Over 100 well-recorded microearthquakes (local magnitude less than 3), which occurred between January and September 1980, have been relocated, and focal mechanisms have been estimated for six regions of recent seismic activity for the Livermore Valley. Each of these microearthquakes had a minimum of 10 stations distributed in at least three quadrants around the epicenter. Data from these microearthquakes were combined with data from three USGS refraction experiments and used to develop a velocity model for Livermore Valley. Using this model, together with source region and station corrections to compensate for lateral velocity variations in the upper crust, we recalculated the locations and focal mechanisms.

Comparing the results from these regions, we found differences in focal depths, patterns of epicenter locations, and focal mechanisms. Focal depths in the northern regions were usually between 5 and 11 km. These were slightly greater than focal depths (2 to 8 km) in the southern regions.

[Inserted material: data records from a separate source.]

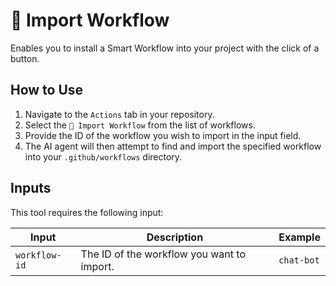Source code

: # 🔄 Import Workflow

Enables you to install a Smart Workflow into your project with the click of a button.

## How to Use

1. Navigate to the `Actions` tab in your repository.
2. Select the `🔄 Import Workflow` from the list of workflows.
3. Provide the ID of the workflow you wish to import in the input field.
4. The AI agent will then attempt to find and import the specified workflow into your `.github/workflows` directory.

## Inputs

This tool requires the following input:

| Input         | Description                                | Example    |
|---------------|--------------------------------------------|------------|
| `workflow-id` | The ID of the workflow you want to import. | `chat-bot` |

The pattern of strike-slip focal mechanisms with P axes trending NNE and the linear trend of epicenters along the right-lateral strike-slip Greenville fault system in the northern regions is in contrast with the pattern of a mixture of focal mechanisms in southern regions (which includes about one-third with thrust-type mechanisms where the T axis is nearer vertical than horizontal). In the southern regions, there is some indication of short offset (en echelon) segments and an absence of the extended linear trend found in the northern regions. We speculate that this more diffuse pattern of locations and focal mechanisms in the southern regions of the valley results from general north-south compressional tectonics with both strikeslip and thrust faulting occurring in a localized zone of deformation between the Livermore Valley block and the Diablo Range block to the south.